Dataset entries
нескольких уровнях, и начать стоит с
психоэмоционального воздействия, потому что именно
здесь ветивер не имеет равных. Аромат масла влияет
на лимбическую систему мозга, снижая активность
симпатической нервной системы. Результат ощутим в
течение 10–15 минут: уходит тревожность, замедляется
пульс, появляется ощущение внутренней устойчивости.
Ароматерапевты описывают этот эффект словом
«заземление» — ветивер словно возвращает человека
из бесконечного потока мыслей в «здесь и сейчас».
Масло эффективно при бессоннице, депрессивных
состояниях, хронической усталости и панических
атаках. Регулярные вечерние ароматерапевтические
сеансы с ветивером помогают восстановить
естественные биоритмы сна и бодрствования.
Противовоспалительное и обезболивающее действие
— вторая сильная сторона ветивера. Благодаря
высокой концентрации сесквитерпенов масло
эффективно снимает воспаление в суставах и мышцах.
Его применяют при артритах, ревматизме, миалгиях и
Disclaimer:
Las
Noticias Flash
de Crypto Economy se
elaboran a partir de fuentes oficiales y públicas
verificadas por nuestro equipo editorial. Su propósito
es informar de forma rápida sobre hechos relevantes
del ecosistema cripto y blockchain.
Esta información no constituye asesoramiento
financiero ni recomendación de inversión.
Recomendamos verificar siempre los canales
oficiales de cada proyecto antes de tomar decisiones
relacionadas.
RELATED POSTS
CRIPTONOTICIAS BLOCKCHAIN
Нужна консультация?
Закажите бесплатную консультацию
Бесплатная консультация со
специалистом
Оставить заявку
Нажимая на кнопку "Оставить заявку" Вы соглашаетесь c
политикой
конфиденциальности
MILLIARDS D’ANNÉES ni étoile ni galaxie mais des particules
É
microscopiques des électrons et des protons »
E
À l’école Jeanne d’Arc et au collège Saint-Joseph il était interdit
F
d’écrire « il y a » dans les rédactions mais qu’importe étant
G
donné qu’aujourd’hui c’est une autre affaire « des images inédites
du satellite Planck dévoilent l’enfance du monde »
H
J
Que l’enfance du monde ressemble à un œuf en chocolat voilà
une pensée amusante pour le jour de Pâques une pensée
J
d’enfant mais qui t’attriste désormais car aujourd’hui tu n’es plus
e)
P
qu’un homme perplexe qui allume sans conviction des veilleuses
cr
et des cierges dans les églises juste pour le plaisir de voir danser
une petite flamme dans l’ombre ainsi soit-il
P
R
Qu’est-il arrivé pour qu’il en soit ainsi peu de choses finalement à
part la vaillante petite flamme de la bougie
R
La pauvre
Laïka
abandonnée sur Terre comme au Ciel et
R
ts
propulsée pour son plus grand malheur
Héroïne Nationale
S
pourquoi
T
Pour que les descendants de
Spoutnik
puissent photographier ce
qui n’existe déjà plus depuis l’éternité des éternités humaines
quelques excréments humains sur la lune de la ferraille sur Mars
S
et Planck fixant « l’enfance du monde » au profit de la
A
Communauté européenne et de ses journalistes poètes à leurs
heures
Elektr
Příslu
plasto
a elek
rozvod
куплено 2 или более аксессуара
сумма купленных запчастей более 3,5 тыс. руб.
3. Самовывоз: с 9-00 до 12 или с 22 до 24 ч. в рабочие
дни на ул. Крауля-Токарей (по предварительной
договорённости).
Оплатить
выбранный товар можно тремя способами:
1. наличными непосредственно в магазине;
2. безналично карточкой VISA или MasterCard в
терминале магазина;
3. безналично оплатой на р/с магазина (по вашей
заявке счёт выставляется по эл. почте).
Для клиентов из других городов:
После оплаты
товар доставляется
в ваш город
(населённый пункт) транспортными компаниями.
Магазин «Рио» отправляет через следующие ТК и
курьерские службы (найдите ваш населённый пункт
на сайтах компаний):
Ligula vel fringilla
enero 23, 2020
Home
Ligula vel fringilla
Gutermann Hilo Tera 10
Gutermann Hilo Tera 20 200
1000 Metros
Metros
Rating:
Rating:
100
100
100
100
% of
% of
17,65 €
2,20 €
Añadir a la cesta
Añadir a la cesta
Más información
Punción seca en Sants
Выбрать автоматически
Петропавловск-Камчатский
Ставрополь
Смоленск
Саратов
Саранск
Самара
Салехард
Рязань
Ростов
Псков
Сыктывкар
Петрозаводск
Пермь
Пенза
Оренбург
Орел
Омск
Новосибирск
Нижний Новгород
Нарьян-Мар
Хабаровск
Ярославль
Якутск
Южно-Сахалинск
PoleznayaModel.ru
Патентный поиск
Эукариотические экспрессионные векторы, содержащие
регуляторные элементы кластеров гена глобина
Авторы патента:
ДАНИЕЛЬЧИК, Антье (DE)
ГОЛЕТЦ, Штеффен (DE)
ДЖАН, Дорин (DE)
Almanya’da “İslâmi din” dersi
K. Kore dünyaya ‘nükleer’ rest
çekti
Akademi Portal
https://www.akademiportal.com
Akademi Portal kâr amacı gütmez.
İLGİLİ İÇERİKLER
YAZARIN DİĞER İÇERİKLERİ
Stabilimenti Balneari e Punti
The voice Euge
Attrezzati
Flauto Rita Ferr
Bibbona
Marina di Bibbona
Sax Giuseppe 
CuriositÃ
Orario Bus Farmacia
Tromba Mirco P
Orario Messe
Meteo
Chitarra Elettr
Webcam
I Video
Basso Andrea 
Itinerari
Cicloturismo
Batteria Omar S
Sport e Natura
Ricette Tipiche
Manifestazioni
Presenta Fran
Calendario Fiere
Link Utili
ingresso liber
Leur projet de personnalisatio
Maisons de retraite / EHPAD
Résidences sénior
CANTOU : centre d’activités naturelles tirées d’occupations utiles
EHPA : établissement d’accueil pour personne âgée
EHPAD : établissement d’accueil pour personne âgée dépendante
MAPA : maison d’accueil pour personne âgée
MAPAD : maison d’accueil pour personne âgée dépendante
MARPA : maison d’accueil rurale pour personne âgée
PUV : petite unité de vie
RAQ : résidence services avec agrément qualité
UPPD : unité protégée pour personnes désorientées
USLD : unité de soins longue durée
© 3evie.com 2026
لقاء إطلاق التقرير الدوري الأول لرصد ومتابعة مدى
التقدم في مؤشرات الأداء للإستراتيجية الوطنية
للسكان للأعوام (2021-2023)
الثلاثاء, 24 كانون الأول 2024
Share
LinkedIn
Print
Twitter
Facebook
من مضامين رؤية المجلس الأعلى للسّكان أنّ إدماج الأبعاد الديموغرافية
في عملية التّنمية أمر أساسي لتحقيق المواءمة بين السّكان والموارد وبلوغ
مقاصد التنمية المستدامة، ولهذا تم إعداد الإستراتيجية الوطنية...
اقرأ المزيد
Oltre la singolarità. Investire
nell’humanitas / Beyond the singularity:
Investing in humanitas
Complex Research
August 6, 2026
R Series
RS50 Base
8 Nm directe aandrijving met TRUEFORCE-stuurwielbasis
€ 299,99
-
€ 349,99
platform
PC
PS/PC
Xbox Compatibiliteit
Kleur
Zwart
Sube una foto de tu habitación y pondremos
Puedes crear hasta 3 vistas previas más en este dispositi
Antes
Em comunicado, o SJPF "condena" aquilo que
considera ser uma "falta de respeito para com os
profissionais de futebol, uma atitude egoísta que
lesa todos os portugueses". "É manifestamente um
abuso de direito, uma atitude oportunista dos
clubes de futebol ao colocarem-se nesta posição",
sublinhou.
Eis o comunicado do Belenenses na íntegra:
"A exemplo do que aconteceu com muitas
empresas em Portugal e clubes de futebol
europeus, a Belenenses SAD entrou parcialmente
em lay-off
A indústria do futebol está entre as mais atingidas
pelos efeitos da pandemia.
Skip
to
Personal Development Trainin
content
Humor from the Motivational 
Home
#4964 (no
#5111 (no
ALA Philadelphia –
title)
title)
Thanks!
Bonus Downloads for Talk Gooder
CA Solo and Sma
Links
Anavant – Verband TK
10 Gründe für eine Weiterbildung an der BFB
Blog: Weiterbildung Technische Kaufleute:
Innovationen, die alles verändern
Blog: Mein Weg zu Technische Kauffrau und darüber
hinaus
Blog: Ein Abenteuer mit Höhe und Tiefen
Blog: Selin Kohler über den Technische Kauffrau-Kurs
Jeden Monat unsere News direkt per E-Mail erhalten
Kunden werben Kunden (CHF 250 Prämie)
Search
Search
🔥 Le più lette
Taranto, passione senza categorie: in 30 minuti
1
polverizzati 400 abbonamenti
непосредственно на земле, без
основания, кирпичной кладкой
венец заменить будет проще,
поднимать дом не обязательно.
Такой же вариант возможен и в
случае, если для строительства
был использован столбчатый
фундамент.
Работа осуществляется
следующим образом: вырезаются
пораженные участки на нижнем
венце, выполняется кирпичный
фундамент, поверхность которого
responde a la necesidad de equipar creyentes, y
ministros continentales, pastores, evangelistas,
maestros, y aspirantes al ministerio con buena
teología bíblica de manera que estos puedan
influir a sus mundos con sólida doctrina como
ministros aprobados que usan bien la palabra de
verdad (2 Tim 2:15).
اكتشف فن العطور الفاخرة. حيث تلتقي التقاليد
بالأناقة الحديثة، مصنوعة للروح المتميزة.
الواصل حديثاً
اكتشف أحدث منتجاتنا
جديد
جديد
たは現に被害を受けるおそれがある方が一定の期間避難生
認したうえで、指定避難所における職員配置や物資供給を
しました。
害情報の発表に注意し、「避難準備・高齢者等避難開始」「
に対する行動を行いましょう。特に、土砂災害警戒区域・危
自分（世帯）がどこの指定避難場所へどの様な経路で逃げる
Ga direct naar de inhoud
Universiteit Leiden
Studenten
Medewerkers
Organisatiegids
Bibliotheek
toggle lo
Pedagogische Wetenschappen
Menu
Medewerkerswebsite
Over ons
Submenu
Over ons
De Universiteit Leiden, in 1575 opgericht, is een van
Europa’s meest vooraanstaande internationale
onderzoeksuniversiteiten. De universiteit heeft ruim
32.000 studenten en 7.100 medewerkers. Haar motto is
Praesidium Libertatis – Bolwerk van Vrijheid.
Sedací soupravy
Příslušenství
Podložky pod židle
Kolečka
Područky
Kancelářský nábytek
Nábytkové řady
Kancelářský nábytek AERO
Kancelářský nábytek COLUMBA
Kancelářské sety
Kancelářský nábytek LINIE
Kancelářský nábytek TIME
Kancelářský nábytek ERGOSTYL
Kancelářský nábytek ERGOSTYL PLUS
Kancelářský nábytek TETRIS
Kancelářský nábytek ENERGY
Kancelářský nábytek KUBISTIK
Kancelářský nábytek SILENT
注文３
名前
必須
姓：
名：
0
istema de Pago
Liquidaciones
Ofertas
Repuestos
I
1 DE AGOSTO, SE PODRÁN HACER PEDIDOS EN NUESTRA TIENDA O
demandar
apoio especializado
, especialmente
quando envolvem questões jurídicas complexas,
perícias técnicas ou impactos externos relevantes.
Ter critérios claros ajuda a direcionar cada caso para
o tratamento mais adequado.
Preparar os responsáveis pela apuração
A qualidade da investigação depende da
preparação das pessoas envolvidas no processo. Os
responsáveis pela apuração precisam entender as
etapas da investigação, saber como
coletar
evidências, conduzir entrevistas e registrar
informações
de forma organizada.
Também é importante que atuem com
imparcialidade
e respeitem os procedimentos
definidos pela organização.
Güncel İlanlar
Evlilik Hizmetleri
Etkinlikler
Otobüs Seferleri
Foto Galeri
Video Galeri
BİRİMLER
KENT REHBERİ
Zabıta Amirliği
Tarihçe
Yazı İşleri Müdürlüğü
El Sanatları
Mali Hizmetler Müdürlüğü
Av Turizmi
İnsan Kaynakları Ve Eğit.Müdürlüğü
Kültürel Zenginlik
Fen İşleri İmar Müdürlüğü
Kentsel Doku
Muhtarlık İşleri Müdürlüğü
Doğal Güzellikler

**How to complete this task:** From the entries above, give again exactly the lines running from the line with "куплено 2 или более аксессуара" to the line with "Más información"; include both of those lines.

**Exercise answer:**
куплено 2 или более аксессуара
сумма купленных запчастей более 3,5 тыс. руб.
3. Самовывоз: с 9-00 до 12 или с 22 до 24 ч. в рабочие
дни на ул. Крауля-Токарей (по предварительной
договорённости).
Оплатить
выбранный товар можно тремя способами:
1. наличными непосредственно в магазине;
2. безналично карточкой VISA или MasterCard в
терминале магазина;
3. безналично оплатой на р/с магазина (по вашей
заявке счёт выставляется по эл. почте).
Для клиентов из других городов:
После оплаты
товар доставляется
в ваш город
(населённый пункт) транспортными компаниями.
Магазин «Рио» отправляет через следующие ТК и
курьерские службы (найдите ваш населённый пункт
на сайтах компаний):
Ligula vel fringilla
enero 23, 2020
Home
Ligula vel fringilla
Gutermann Hilo Tera 10
Gutermann Hilo Tera 20 200
1000 Metros
Metros
Rating:
Rating:
100
100
100
100
% of
% of
17,65 €
2,20 €
Añadir a la cesta
Añadir a la cesta
Más información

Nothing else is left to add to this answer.